By the way, I used to have real beef between New York and LA. I was bicoastal for a long time. But I think I can solve the beef once and for all. If you compare the two cities, they will both lose. You can’t compare them. It’s not even apples to oranges; it’s like apples to pontoon boats. That said, if you take the best of both cities, they both win with flying colours. It’s not to say that LA didn’t go through a horrible pandemic, because the numbers of LA’s pandemic were worse than New York’s at both of their peaks. But there’s a different space issue.
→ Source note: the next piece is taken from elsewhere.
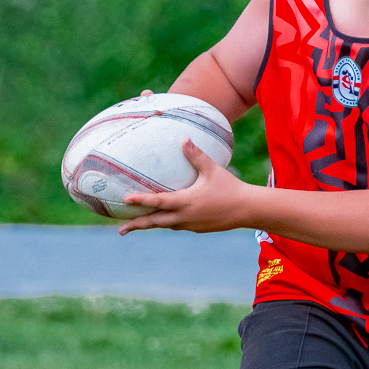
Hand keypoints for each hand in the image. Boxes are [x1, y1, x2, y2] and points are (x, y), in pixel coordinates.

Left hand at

I trade in the currency of experiences through space, and in New York, we don’t have the luxury of jamming people together in a way that’s comfortable. As far as I’m concerned, there is no rivalry between New York and LA, because they’re both amazing cities. Still, how you present an experience to people who have just gone through and endured something like this pandemic needs to be accounted for.


sM | What is one book that changed how you think about design?


DK — There’s a book that has nothing to do with art at all: it’s called Blind Spot, by Mahzarin R. Banaji and Anthony G. Greenwald. It’s actually about implicit biases. I became obsessed with implicit bias about six years ago when I heard there was something called an IAT test in which you could measure people’s biases, whether they had to do with race, religion, sexual orientation, preferences, etc. I just thought: if you can measure it, you can probably solve it. If you can scientifically measure something, you can probably scientifically fix it.


I got really interested in this book specifically because of what we do as designers. We live in a world where there are architectural standards, so that doorknobs are always at the same height, light switches are at the same height, toilet bowls are at the same height, etc., so we don’t hurt ourselves. But with design, you can take implicit bias, what the mind does, and someone’s cultural impulses, and tweak them to get the right design effect. If you can do that, it’s very powerful.


What we do as designers is kind of subconsciously push people into thinking certain things. For example, we want you to feel like it’s a wide open space, or we want you to feel like it’s constricted, or we want you to feel smarter, or we want you to like this character, etc. Blind Spot helped me understand how people consciously and subconsciously think about the world around them, what we project onto things, and how we endow things with meaning—and it totally blew my mind.